• _Action item_
Using the entries that follow, give only the number of lines with the word "deeper" in them.

====== Material for this exercise

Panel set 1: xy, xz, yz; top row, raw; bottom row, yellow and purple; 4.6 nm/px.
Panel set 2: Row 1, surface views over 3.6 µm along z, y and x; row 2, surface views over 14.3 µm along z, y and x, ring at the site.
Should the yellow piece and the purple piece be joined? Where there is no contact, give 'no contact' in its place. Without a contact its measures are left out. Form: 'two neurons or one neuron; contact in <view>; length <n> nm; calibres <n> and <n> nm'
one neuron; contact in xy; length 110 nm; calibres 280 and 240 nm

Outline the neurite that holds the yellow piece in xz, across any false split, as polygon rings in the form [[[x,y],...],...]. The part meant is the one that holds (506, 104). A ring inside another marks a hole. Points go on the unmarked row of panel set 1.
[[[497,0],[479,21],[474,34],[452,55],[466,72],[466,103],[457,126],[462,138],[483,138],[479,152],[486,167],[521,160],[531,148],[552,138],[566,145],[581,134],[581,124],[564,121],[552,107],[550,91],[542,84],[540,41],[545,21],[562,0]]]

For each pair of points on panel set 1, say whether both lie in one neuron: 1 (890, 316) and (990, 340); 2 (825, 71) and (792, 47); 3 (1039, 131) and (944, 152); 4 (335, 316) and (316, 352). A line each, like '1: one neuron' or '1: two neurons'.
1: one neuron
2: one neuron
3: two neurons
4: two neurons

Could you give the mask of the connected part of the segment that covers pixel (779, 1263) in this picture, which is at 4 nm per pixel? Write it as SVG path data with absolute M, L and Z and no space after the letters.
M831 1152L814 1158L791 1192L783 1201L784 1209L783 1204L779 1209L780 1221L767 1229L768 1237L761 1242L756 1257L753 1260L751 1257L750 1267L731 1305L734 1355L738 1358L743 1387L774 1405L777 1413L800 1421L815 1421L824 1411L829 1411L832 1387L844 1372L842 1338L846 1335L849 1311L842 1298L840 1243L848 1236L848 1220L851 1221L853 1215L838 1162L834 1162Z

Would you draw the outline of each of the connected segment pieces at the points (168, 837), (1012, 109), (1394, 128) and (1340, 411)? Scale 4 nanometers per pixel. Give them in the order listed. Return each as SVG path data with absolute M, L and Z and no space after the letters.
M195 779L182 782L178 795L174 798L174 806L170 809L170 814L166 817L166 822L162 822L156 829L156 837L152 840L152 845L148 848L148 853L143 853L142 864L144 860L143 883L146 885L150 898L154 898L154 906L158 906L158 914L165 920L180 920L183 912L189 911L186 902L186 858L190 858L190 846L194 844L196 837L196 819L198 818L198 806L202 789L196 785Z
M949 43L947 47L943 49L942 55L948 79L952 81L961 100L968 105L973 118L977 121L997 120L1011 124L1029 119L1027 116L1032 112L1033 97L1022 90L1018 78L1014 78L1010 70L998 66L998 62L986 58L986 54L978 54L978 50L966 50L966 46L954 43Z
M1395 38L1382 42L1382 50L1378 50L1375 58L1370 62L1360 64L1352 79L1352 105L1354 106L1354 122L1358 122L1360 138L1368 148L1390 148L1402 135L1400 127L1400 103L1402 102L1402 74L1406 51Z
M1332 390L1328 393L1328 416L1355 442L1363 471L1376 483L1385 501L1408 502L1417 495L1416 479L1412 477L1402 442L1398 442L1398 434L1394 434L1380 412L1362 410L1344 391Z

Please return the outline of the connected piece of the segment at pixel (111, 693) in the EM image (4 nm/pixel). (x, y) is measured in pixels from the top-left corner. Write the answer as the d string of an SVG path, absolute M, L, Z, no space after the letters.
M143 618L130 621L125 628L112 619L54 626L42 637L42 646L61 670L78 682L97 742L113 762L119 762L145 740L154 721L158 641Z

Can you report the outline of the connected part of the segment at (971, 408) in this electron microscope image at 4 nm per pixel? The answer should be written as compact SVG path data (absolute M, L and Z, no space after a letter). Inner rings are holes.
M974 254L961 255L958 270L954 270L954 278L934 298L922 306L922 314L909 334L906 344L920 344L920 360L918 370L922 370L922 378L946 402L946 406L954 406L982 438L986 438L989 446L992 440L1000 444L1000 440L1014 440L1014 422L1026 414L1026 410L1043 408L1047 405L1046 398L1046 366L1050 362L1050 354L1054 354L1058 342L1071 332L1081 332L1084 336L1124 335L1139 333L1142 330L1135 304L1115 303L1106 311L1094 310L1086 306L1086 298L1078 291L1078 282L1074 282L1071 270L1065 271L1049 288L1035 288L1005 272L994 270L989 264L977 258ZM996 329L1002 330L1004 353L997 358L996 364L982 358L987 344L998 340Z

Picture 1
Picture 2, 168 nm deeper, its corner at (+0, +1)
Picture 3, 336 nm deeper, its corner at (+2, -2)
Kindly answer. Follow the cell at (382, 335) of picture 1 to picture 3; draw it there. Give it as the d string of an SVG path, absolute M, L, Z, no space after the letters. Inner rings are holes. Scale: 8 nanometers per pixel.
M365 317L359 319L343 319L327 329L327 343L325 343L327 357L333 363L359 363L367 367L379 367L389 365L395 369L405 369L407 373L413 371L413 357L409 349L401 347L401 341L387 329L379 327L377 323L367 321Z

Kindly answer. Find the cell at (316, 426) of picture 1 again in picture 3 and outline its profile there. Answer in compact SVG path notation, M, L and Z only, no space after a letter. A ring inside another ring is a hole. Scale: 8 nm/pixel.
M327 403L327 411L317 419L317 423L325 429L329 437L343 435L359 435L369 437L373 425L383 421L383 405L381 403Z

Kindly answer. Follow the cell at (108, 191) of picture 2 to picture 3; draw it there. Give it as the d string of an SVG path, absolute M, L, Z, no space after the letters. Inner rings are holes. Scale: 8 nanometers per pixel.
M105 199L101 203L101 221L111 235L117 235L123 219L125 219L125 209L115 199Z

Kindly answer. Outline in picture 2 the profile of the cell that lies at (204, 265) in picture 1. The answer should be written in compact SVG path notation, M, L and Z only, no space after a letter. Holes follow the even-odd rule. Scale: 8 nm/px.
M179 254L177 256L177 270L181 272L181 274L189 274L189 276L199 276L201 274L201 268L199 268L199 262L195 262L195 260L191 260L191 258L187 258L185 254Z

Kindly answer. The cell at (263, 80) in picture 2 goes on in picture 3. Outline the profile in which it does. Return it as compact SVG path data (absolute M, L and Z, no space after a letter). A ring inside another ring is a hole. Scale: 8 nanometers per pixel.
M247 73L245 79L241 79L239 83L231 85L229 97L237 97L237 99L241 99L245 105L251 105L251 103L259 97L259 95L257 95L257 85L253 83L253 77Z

============

• _Expected answer_
2